Given the tool's complexity, does the description cover enough for an agent to succeed on first attempt?

Given 3 parameters with 0% schema coverage and no annotations, the description adequately covers the basics but lacks depth for a file operation tool. It explains what the tool does and the parameters, but misses behavioral context (e.g., idempotency, error handling). The output schema exists, so describing return values isn't needed, but overall completeness is moderate due to the missing operational guidance.

Complex tools with many parameters or behaviors need more documentation. Simple tools need less. This dimension scales expectations accordingly.

Parameters4/5

Does the description clarify parameter syntax, constraints, interactions, or defaults beyond what the schema provides?

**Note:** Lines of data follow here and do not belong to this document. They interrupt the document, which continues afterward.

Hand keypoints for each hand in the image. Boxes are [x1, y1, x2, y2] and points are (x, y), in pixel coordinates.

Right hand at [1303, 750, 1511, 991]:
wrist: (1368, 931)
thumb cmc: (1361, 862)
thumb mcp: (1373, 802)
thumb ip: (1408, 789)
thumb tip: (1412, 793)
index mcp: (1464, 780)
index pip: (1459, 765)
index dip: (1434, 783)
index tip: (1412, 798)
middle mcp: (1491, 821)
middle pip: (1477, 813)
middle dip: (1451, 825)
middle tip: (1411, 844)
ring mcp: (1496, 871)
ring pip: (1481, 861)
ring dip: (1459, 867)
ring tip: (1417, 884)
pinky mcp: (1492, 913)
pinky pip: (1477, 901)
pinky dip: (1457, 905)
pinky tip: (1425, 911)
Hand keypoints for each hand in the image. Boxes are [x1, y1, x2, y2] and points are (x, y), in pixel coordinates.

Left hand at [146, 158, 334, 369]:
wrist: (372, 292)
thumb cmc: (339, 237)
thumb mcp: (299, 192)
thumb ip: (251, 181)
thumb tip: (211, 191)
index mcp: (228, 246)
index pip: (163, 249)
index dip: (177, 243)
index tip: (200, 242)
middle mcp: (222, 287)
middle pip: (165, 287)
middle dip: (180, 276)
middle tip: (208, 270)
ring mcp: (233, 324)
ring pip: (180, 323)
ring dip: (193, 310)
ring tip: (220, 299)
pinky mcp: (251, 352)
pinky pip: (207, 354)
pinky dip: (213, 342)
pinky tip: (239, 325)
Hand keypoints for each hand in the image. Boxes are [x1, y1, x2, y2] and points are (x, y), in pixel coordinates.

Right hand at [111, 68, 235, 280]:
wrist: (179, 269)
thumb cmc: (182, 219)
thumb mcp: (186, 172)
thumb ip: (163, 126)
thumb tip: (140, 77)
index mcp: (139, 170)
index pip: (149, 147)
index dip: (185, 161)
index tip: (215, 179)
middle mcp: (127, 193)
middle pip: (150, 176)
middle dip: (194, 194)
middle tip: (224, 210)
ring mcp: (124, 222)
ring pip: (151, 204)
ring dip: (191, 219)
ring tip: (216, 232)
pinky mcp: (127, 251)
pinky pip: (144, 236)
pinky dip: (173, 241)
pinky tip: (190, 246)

Schema description coverage is 0%, so the description must compensate. It explicitly defines all three parameters with clear semantics: 'bucket' as the source bucket name, 'key' as the object key, and 'filename' as the local destination path. This adds essential meaning beyond the bare schema, though it doesn't specify format details (e.g., path conventions or key patterns).

Input schemas describe structure but not intent. Descriptions should explain non-obvious parameter relationships and valid value ranges.

Purpose5/5

Does the description clearly state what the tool does and how it differs from similar tools?

The description clearly states the specific action ('Downloads an object from an S3 bucket to a file') with the exact resource (S3 object). It distinguishes from siblings like 'get_object' (which might retrieve metadata) and 'upload_file' (which does the opposite). The verb+resource combination is precise and unambiguous.

Agents choose between tools based on descriptions. A clear purpose with a specific verb and resource helps agents select the right tool.

Usage Guidelines2/5

Does the description explain when to use this tool, when not to, or what alternatives exist?

The description provides no guidance on when to use this tool versus alternatives like 'get_object' (which might return the object content differently) or 'copy_object' (which copies within S3). It mentions no prerequisites, exclusions, or contextual triggers, leaving the agent to infer usage from the tool name alone.

Agents often have multiple tools that could apply. Explicit usage guidance like "use X instead of Y when Z" prevents misuse.